Bar-tailed Godwit flock. Imogen Warren: iStock Photos

An incalculable impact on global water

From fledging to death every individual bird is connecting countless times every day with ecosystem processes. Bar-tailed Godwits literally build and maintain the processes that keep coastal estuaries functioning. Without them we would lose our coastline and with it, our own livelihoods.

‘Very little, if any, work has been done on the value of shorebirds to nutrient flow in estuaries, or on their importance in amplifying and transporting nutrients between tides. Each bird, all day, is consuming, moving and re-depositing waste into the system, and they migrate on an enormous global scale as well. 
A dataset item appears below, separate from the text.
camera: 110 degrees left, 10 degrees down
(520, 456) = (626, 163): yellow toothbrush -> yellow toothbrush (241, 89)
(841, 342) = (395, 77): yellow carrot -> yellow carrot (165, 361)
Simon Mustoe, ‘Wildlife in the Balance’.

The function they perform has been repeated millions of times over millions of hectares, over tens of thousands of years and longer. The birds cover vast distances and each season, concentrate their activities on wetlands of international importance: ecosystems recognised because they create life-supporting global water resources essential to human life.
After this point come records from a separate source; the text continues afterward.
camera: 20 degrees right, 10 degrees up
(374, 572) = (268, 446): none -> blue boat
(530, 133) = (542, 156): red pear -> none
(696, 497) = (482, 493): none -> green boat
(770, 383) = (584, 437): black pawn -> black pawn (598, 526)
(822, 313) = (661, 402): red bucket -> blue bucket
If we lose birds like Bar-tailed Godwits, we not only lose a key factor in building a habitable planet, we also lose the ability to understand this. Animals are our only hope of knowing how ecosystems work. Without them ecological science is blind.

Bar-tailed godwit (Limosa lapponica) at the Miranda Shorebird Centre, North Island, New Zealand. Bob Hilscher: iStock Photos

Small birds with huge animal impact

It only takes small numbers of animals to have enormous and positive impacts on the environment. For instance, twelve thousand years ago, the human population was only about four million yet we’d already modified 95% of the world’s land surface.
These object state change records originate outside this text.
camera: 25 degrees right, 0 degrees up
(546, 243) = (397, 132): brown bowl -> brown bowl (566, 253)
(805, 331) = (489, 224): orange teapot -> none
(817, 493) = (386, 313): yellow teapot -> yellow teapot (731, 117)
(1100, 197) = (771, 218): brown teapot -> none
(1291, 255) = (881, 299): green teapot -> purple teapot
The global population of Bar-tailed Godwits today, is estimated as just over one million birds, a figure that may have declined by at least half since the 1980s.

Humans are not more (or indeed less) significant than any other animal.

The extraordinary feats that Bar-tailed Godwits undertake each year are a reminder that all animals are part of ecosystem-stabilisation machinery that keeps Earth habitable for all animals, including us. When we collectively get this right, it makes a stable climate. This is when the energy that ‘fuels’ these processes is used most efficiently. It is consumed into rich food chains rather than spilling out and polluting the places we live.

Bar-tailed Godwits have done their part by becoming one of many notable species on Earth that amplify, concentrate and transfer nutrients on an epic scale. The abundance of they and their kind has made it possible for humans to feed themselves and created a habitable climate for the development of our civilisation.

Compared to most animals modern human civilisation’s connection to country is for the briefest of time. Lest we forget, we have animals to remind us. Because it’s their relentless and indefatigable routines for millions of years that led to our success today.

To see this we need look no further than amazing birds like Bar-tailed Godwits that visit our own neighbourhoods each year.

References

  1. Battley, Phil & Warnock, Nils & Tibbitts, T. & Gill, Jr, Robert & Piersma, Theunis & Hassell, Chris & Douglas, David & Mulcahy, Daniel & Gartrell, Brett & Schuckard, Rob & Melville, David & Riegen, Adrian. (2012). Contrasting extreme long-distance migration patterns in Bar-tailed Godwits Limosa lapponica. Journal of Avian Biology. 43. 10.1111/j.1600-048X.2011.05473.x.
  2. Piersma, Theunis & And, Tm & Gill, Jr, Robert. (1998). Guts Don’t Fly: Small Digestive Organs in Obese Bar-Tailed Godwits. The Auk. 115. 196-203. 10.2307/4089124.